Updated not to rely on SCEV transitivity.
Also addressed other comments, except for the suggestion to use SE.isKnownPositive(), which won't work with this comparator.

mssimpso added inline comments.Feb 3 2017, 6:48 AM
lib/Analysis/LoopAccessAnalysis.cpp
1081 ↗(On Diff #86902)

Hi Michael,

I must have missed this the first time around, but this looks a little confusing to me. If the accesses aren't sortable, why are we adding them to Sorted? I would think the caller would need some signal that sorting was unsuccessful - either an empty Sorted or a returned bool. Am I missing something obvious?
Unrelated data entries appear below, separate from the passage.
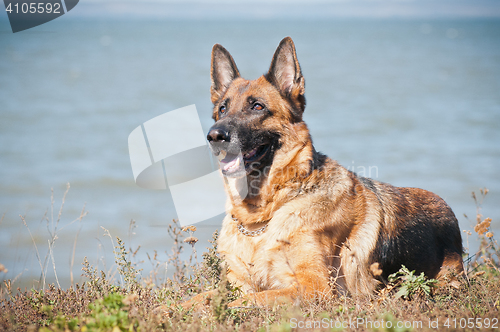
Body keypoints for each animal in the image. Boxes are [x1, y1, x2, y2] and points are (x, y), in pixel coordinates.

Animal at [182, 37, 462, 308]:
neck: (264, 217)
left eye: (258, 107)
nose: (214, 136)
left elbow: (244, 300)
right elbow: (197, 300)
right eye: (222, 109)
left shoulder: (314, 288)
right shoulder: (235, 283)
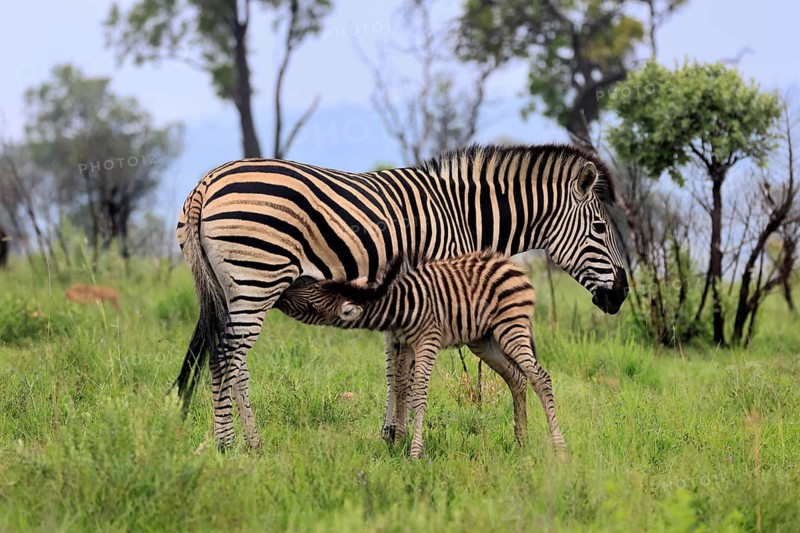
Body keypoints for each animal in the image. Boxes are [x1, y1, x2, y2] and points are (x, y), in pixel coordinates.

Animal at [275, 250, 564, 458]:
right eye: (316, 284)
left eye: (311, 304)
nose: (282, 293)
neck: (400, 304)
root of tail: (512, 265)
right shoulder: (406, 344)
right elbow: (401, 386)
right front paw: (398, 442)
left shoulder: (428, 341)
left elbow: (419, 393)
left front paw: (414, 452)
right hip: (485, 340)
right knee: (517, 377)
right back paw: (522, 441)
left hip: (511, 326)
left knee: (540, 378)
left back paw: (559, 447)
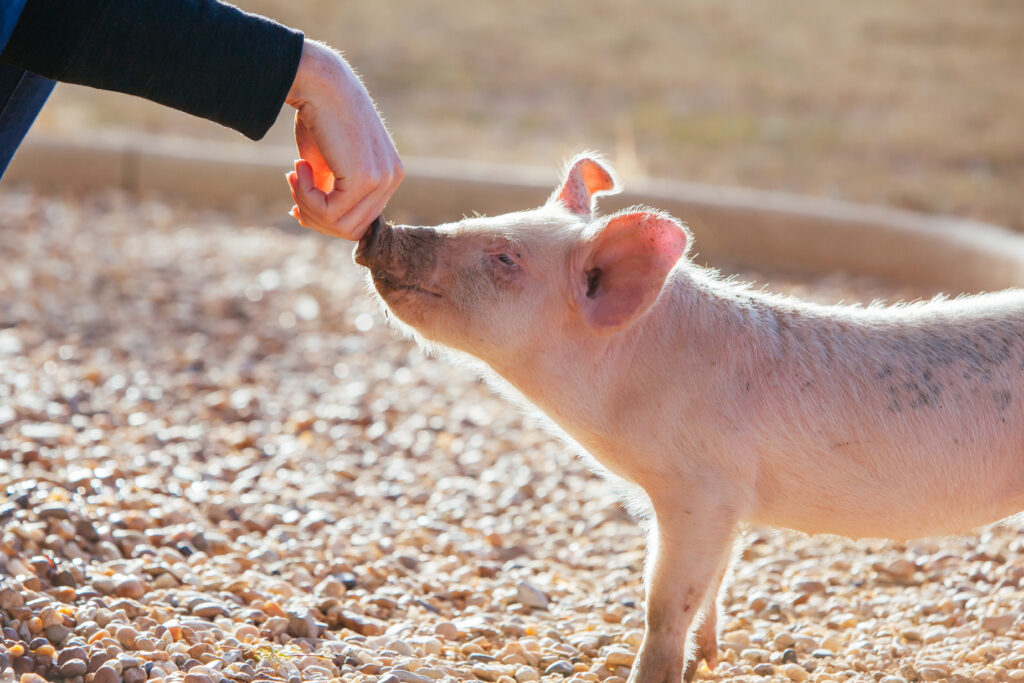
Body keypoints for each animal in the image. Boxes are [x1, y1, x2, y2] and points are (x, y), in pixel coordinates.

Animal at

mkuper added inline comments.Feb 3 2017, 9:02 AM
lib/Analysis/LoopAccessAnalysis.cpp
1081 ↗(On Diff #86902)

No, you're not missing anything.

It's just that the API currently doesn't allow for the possibility of failure, so the callers blindly use the "sorted" array. This made sense for the previous version because it did not explicitly fail (it would just produce a meaningless order in cases where things weren't really sortable), and I didn't notice this when reviewing the original patch.
I was planning to fix the API up in a follow-up patch, but if you want to see it in the review, I can update it with that.

mssimpso added inline comments.Feb 3 2017, 9:05 AM
lib/Analysis/LoopAccessAnalysis.cpp
1081 ↗(On Diff #86902)

A follow-on is perfectly fine - I just wanted to make sure I wasn't confusing myself. Thanks for the clarification!
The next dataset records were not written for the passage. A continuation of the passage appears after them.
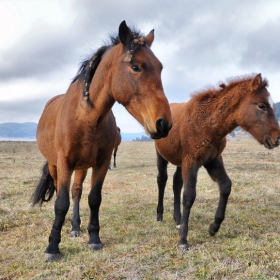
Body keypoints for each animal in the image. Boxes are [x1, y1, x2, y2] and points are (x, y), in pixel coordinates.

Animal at [29, 21, 172, 260]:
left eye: (160, 68)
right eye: (136, 67)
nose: (164, 123)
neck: (86, 118)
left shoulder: (101, 162)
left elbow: (94, 198)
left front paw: (94, 237)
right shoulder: (65, 162)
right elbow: (61, 202)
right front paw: (52, 247)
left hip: (82, 166)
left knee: (77, 191)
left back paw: (75, 227)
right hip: (55, 165)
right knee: (62, 191)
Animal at [155, 74, 280, 252]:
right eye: (262, 106)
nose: (277, 138)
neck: (208, 123)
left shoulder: (212, 160)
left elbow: (226, 186)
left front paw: (214, 227)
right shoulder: (192, 161)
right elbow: (189, 195)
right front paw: (183, 240)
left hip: (180, 161)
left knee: (176, 182)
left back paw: (178, 220)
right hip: (161, 156)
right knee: (162, 180)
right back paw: (160, 216)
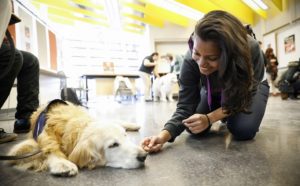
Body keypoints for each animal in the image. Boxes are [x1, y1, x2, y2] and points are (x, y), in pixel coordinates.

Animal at [7, 99, 146, 177]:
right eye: (113, 145)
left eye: (125, 137)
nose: (143, 156)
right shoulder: (39, 138)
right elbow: (47, 148)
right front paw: (62, 163)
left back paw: (133, 125)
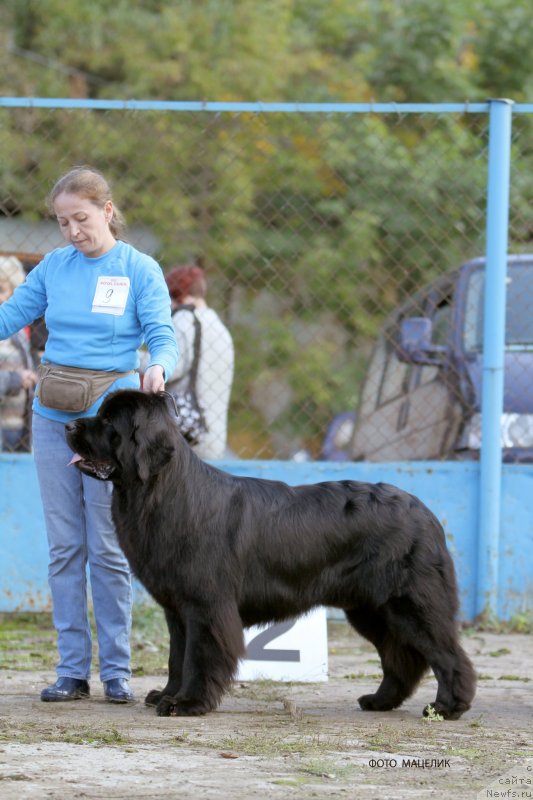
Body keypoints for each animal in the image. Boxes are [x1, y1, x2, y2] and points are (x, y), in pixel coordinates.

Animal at [65, 390, 474, 720]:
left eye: (108, 422)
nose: (68, 425)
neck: (162, 492)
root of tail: (425, 512)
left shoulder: (205, 606)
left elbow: (198, 656)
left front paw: (187, 703)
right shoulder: (177, 610)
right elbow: (176, 657)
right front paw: (166, 695)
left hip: (410, 603)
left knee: (446, 654)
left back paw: (447, 707)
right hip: (370, 609)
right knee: (399, 656)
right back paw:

mssimpso edited edge metadata.Feb 3 2017, 9:20 AM

I had a comment for the test case, otherwise this looks good to me.

test/Transforms/SLPVectorizer/X86/jumbled-load.ll
8 ↗(On Diff #86902)

It looks like the changes in this test are unrelated to the patch. Probably left-overs from the update script?
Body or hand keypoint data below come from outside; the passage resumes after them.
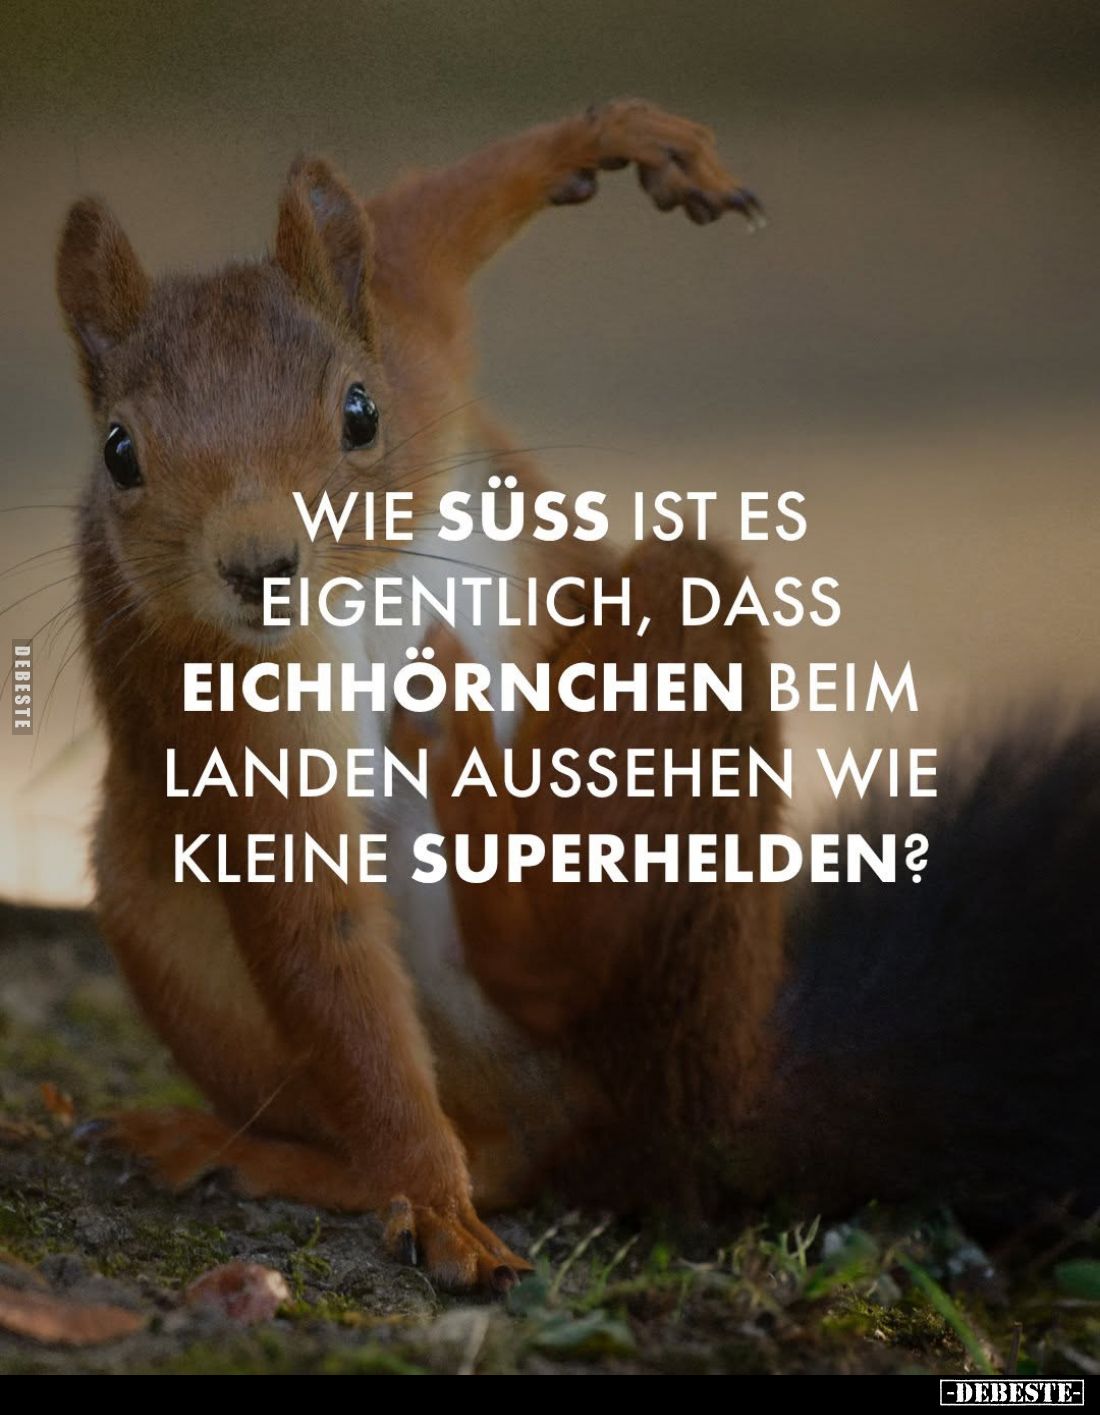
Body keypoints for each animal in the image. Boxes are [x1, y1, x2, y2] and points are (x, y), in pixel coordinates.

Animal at [54, 101, 1099, 1291]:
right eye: (120, 451)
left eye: (361, 413)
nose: (260, 565)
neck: (357, 590)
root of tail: (707, 1103)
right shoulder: (227, 715)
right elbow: (323, 949)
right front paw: (430, 1198)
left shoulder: (417, 345)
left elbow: (430, 222)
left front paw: (615, 142)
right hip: (156, 896)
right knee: (508, 1132)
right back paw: (276, 1145)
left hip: (675, 709)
mkuper added inline comments.Feb 3 2017, 10:38 AM
test/Transforms/SLPVectorizer/X86/jumbled-load.ll
8 ↗(On Diff #86902)

Yes, it looks like the update script decided to pattern-match the first uses of function arguments instead of matching their names. :-S

sanjoy accepted this revision.Feb 3 2017, 10:44 AM

Going back a couple of diffs, I don't think SCEV can guarantee beyond "best effort" that f(A, B) = isKnownPositive(getMinus(A, B)) (or the variant of this that you had) is transitive. This is because there are places where SCEV gives up on canonicalization after a certain cutoff point (e.g. around large (x + y) * (a + b + c) like cases) and so it is possible that while both B - A and C - B simplify to a constant, C - A does not (PR25170 is a more extreme version of this issue, for instance).

However, what you have now looks fine to me.

include/llvm/Analysis/LoopAccessAnalysis.h
696 ↗(On Diff #86902)

I don't know general LAA conventions, but this contract seem weird -- why not return an error.

[edit: I noticed you've already answered this]

lib/Analysis/LoopAccessAnalysis.cpp
1096 ↗(On Diff #86902)

Do you need the std::make_pair? Can't you do emplace_back(Diff->getAPInt().getSExtValue(), Val)?

This revision is now accepted and ready to land.Feb 3 2017, 10:44 AM

Thanks!

lib/Analysis/LoopAccessAnalysis.cpp
1096 ↗(On Diff #86902)

Ugh, right, thanks!

This revision was automatically updated to reflect the committed changes.